The clinical_trial_phases and conditions tables are joined as shown previously. As there is no direct connection between the clinical_trials and drugs tables, we must use intermediate tables related to the trial interventions. To this end, we need 3 steps:

  1. Join the clinical_trial_interventions table on the trial identifier to the clinical_trials table.
  2. We can then add the clinical_trial_interventions_drugs table, which bridges clinical trials and drugs, based on the ‘id’ in the clinical_trial_interventions table and the ‘intervention_id’ in the clinical_trial_interventions_drugs table.
  3. Finally, this mapping table can be used to connect the drugs table by equating the drug ‘id’ to the ‘drug_id’ in this clinical_trials_interventions_drugs table.

Tying Together Multiple Datasets

As drugs and conditions are two major connecting data types within DrugBank, it is relatively easy to use them to connect other datasets. These connections can allow for powerful queries capable of answering realistic questions. As an example, finding conditions under study in clinical trials for which there is no drug currently indicated:

SELECT
  c.id,
  c.drugbank_id,
  c.title,
  COUNT(*) AS count
FROM clinical_trials ct
JOIN clinical_trial_conditions ctc ON ct.identifier=ctc.trial_id
JOIN conditions c ON ctc.condition_id=c.id
WHERE c.id NOT IN (
  SELECT DISTINCT
    c.id
  FROM structured_indications si
  LEFT JOIN indication_conditions icp ON (
    si.id=icp.indication_id
  AND (icp.relationship = 'for_condition' 
      OR icp.relationship = 'associated_condition')
  )
  LEFT JOIN conditions c ON (icp.condition_id=c.id)
  WHERE c.title != ''
)
GROUP BY c.title
ORDER BY count DESC;

This query provides conditions fitting these criteria, and the number of times they appear in the clinical trials dataset. As a condition for which we would not expect an indication, “Healthy Subjects” makes a lot of sense.

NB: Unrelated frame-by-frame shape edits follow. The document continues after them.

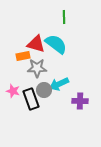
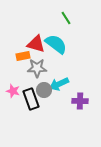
green line: moved 2 px right, 1 px down; rotated 32 degrees counterclockwise
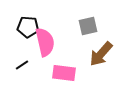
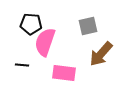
black pentagon: moved 3 px right, 3 px up
pink semicircle: rotated 148 degrees counterclockwise
black line: rotated 40 degrees clockwise
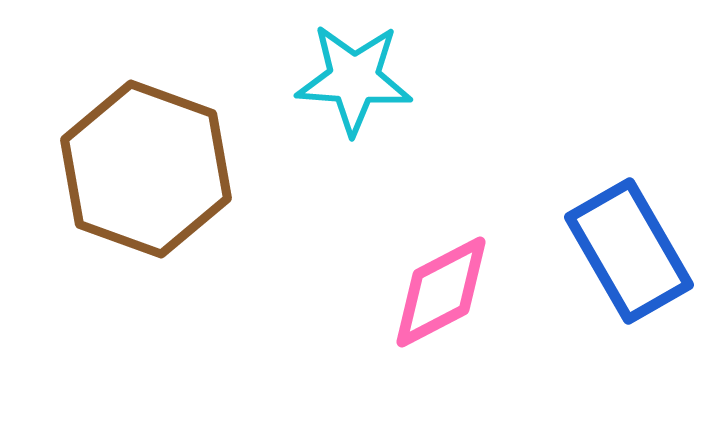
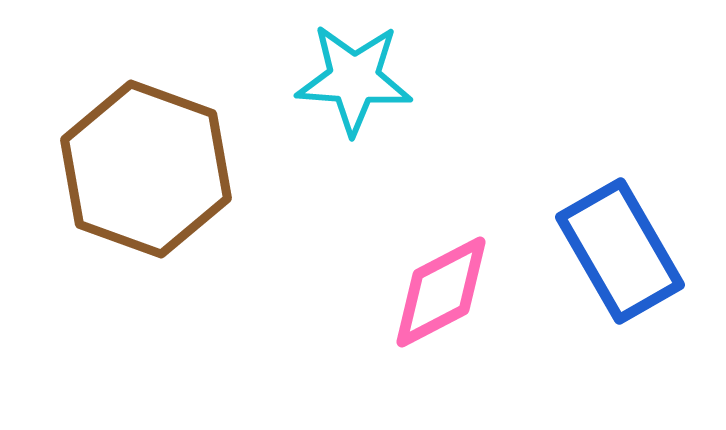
blue rectangle: moved 9 px left
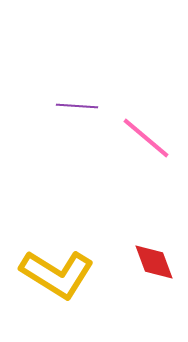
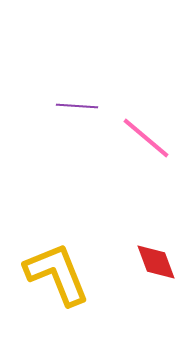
red diamond: moved 2 px right
yellow L-shape: rotated 144 degrees counterclockwise
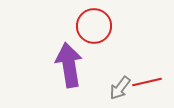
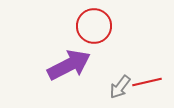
purple arrow: rotated 72 degrees clockwise
gray arrow: moved 1 px up
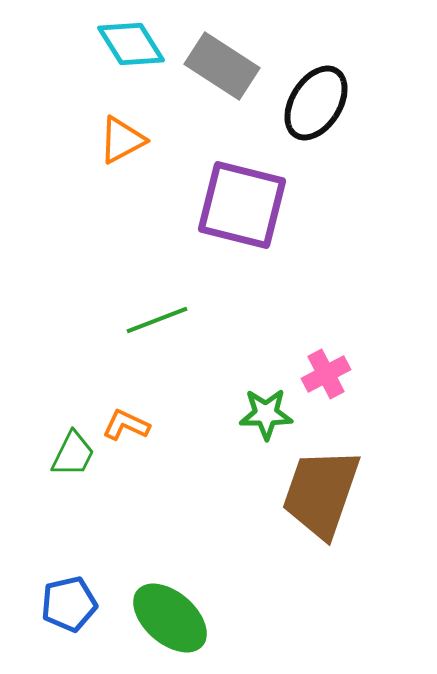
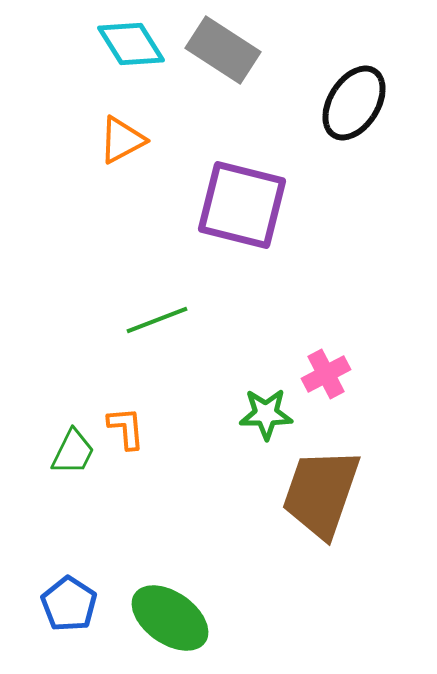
gray rectangle: moved 1 px right, 16 px up
black ellipse: moved 38 px right
orange L-shape: moved 3 px down; rotated 60 degrees clockwise
green trapezoid: moved 2 px up
blue pentagon: rotated 26 degrees counterclockwise
green ellipse: rotated 6 degrees counterclockwise
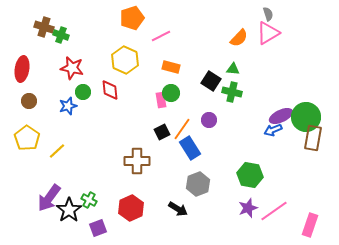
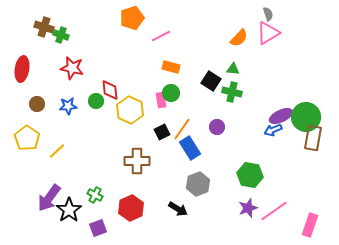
yellow hexagon at (125, 60): moved 5 px right, 50 px down
green circle at (83, 92): moved 13 px right, 9 px down
brown circle at (29, 101): moved 8 px right, 3 px down
blue star at (68, 106): rotated 12 degrees clockwise
purple circle at (209, 120): moved 8 px right, 7 px down
green cross at (89, 200): moved 6 px right, 5 px up
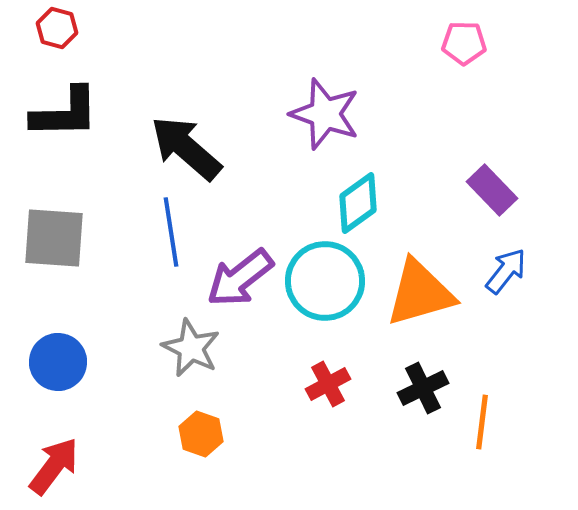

How can this be used? (scenario and explanation)

This query is a good example of a more general pattern that can be applied across basically any dataset within DrugBank; namely, filtering the trials dataset by another criteria. Here, we have chosen indications, but a similar approach could be used to, for example, find trials relating to drugs with a specific target, adverse effect, etc. Leveraging these connections to apply specific filters is a powerful way to explore subsets of clinical trials.

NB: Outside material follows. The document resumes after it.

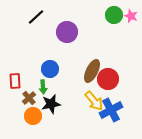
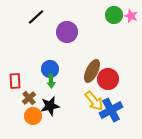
green arrow: moved 8 px right, 6 px up
black star: moved 1 px left, 2 px down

How are we joining the tables?

The clinical_trial_phases and conditions tables are joined, as shown previously. This query is more complex than those shown previously as it uses a subquery. Within the subquery, we first join the structured_indications table to the indication_conditions table using the ‘id’ in the former and the ‘indication_id’ in the latter. There is an additional criterion used in this join. Within the indications dataset, conditions can be used in a variety of ways such as designating the condition to be treated or by capturing additional information about the intended treatment population. Here, we specify that the condition must be related to what is being treated (either “for_condition” or “associated_condition”). We then join the result to the conditions table by equating the ‘condition_id’ to the ‘id’ in the conditions table itself. By selecting just the resulting DBCOND identifiers, we can use this list to filter the trial conditions within the main query.

Conclusion

Clinical trials information can provide a wealth of information on previous investigations into drugs and disease areas. Although clinicaltrials.gov provides access to these data, the entries are often messy and difficult to work with. DrugBank offers a cleaned and structured version of these data, which are also connected to the entire rest of our knowledgebase. By leveraging these connections, it is possible to query subsets of trials relating to some defined criteria and quickly answer complex questions around drugs and conditions under study.